The task = The answer must repeat every record exactly, with no pictures in it.
##### Material for the task #####
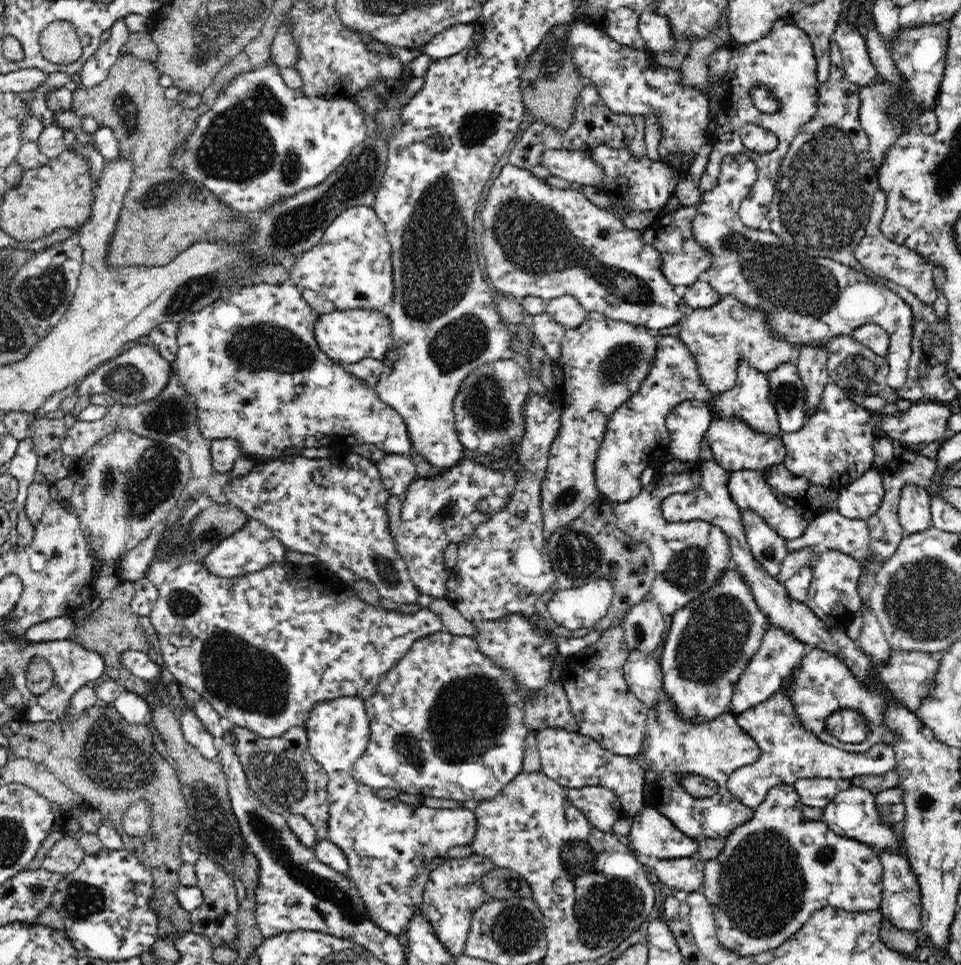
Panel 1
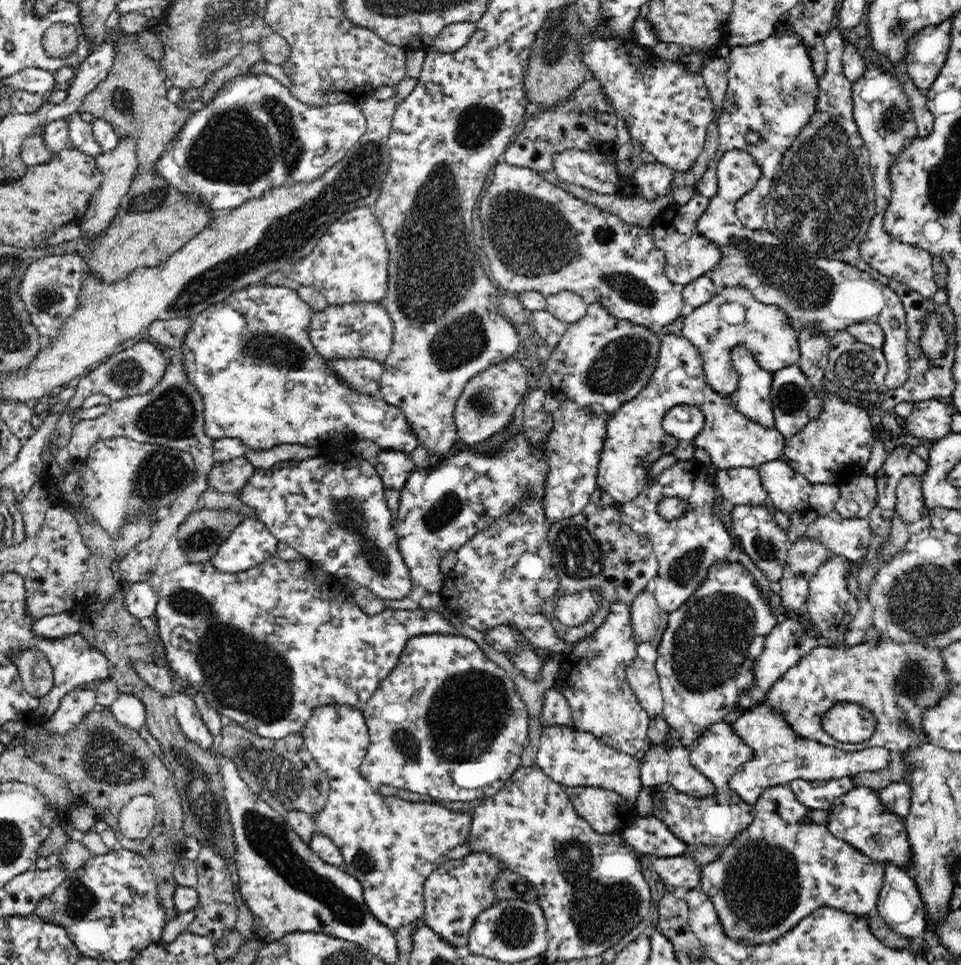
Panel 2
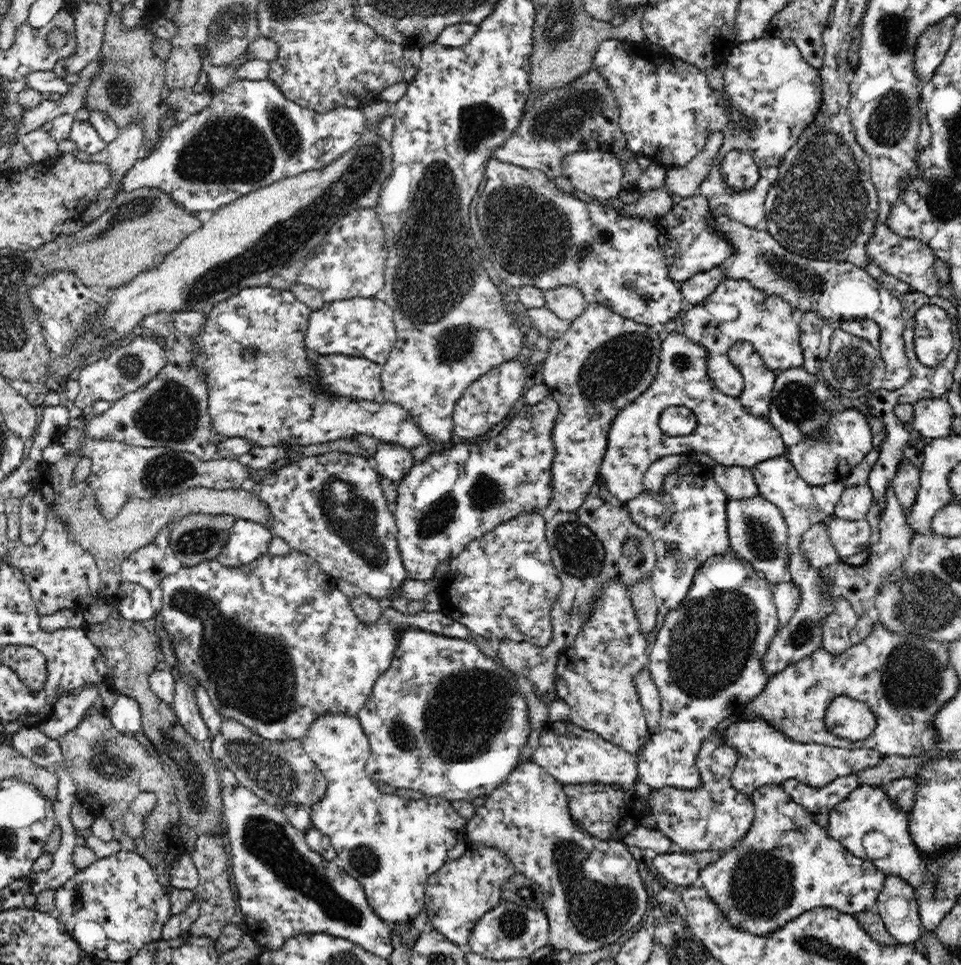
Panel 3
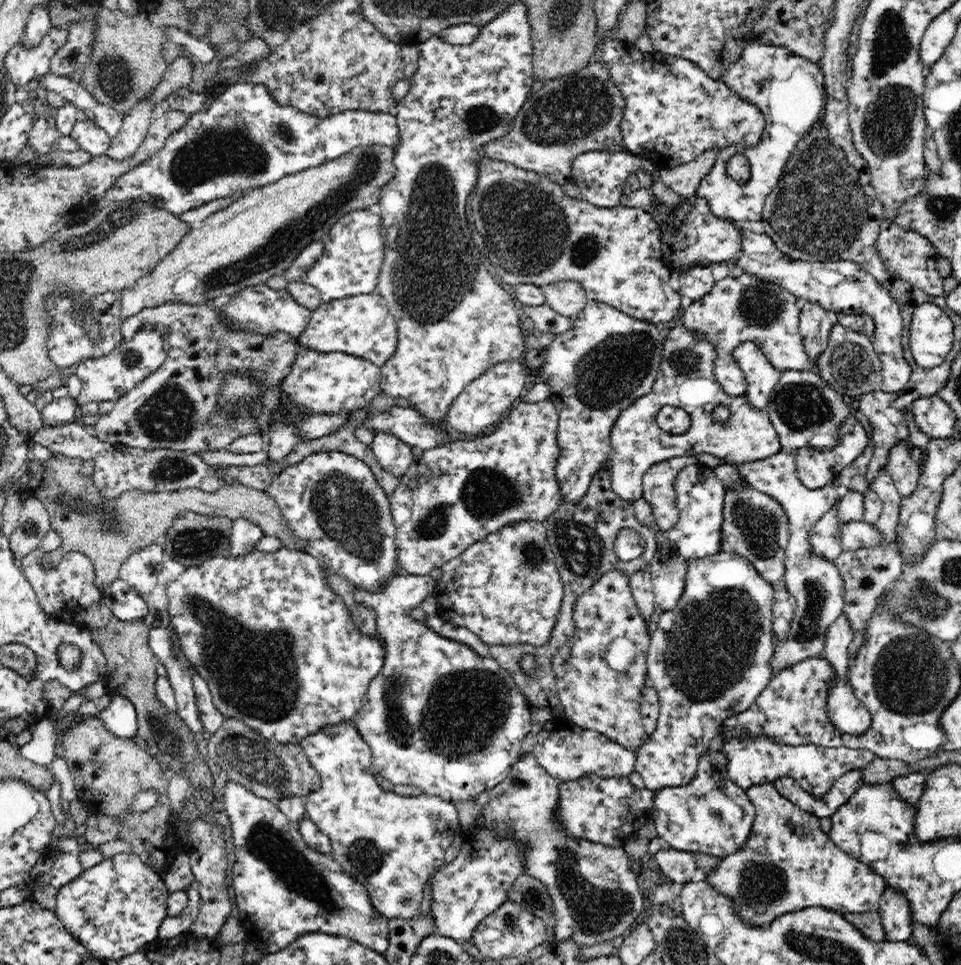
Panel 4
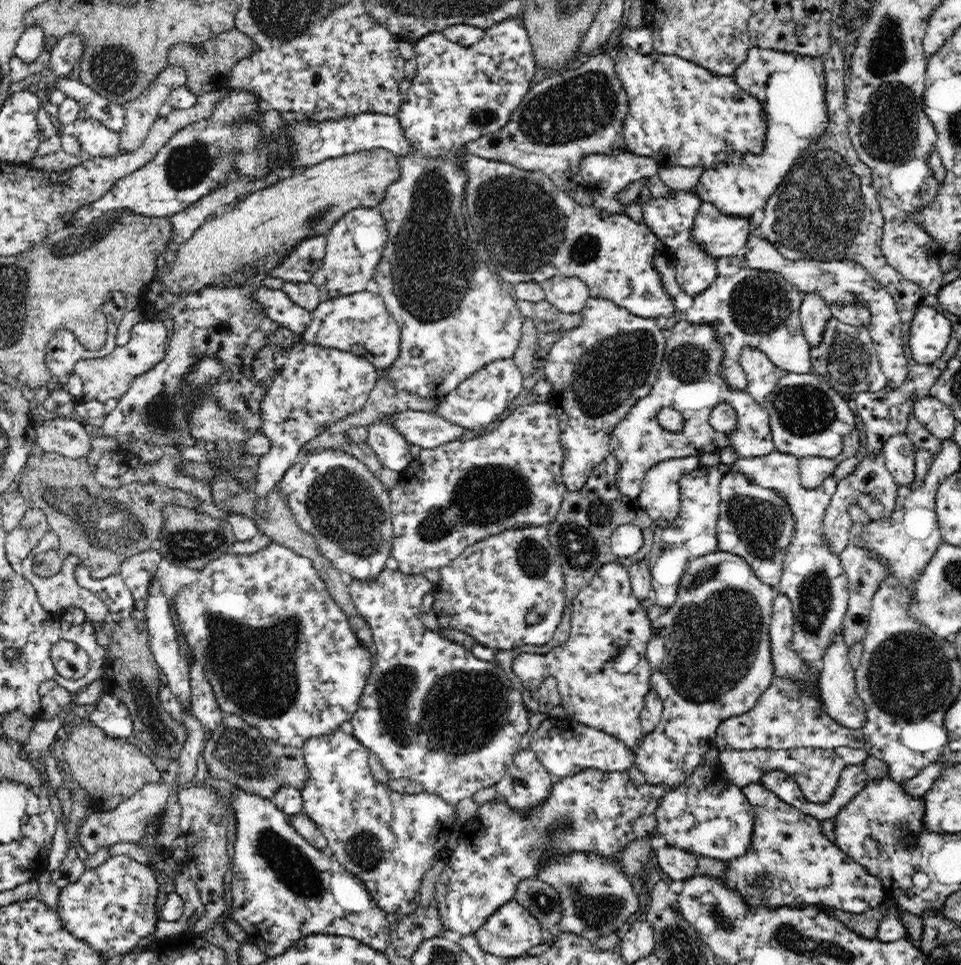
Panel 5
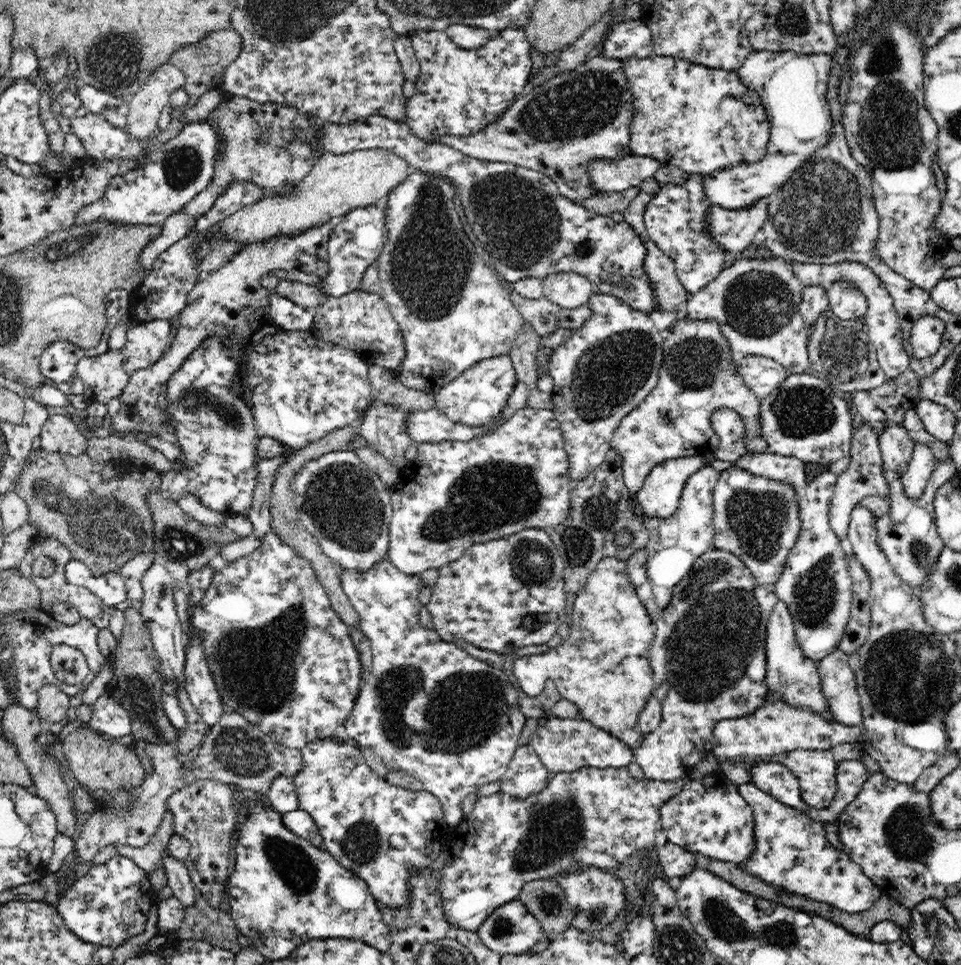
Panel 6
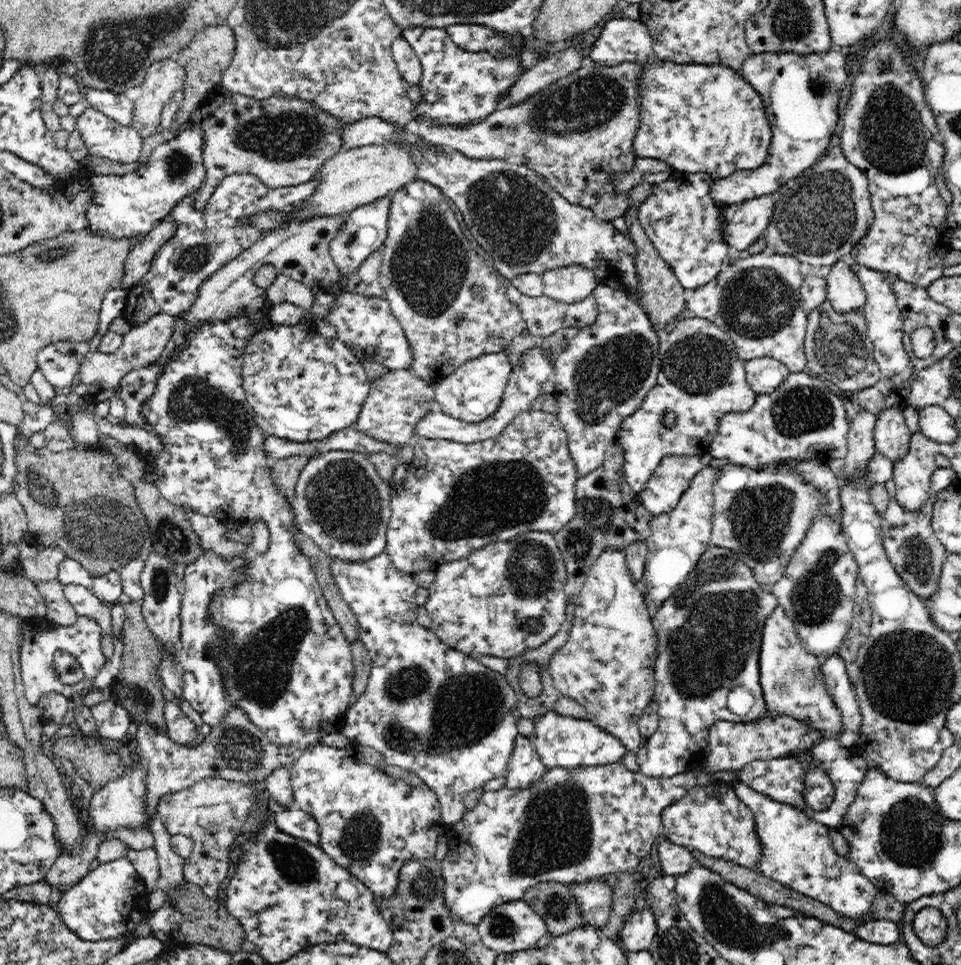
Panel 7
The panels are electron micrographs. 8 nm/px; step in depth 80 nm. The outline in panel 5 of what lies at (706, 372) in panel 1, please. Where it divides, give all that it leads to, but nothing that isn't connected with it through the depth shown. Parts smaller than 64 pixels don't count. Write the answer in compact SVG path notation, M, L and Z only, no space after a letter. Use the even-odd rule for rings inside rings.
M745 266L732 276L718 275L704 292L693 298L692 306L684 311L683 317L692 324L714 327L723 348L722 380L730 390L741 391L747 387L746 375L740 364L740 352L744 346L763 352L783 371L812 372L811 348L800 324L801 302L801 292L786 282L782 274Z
#####
Solution to this exercise =
Panel 1
Panel 2
Panel 3
Panel 4
Panel 5
Panel 6
Panel 7
The panels are electron micrographs. 8 nm/px; step in depth 80 nm. The outline in panel 5 of what lies at (706, 372) in panel 1, please. Where it divides, give all that it leads to, but nothing that isn't connected with it through the depth shown. Parts smaller than 64 pixels don't count. Write the answer in compact SVG path notation, M, L and Z only, no space after a letter. Use the even-odd rule for rings inside rings.
M745 266L732 276L718 275L704 292L693 298L692 306L684 311L683 317L692 324L714 327L723 348L722 380L730 390L741 391L747 387L746 375L740 364L740 352L744 346L763 352L783 371L812 372L811 348L800 324L801 302L801 292L786 282L782 274Z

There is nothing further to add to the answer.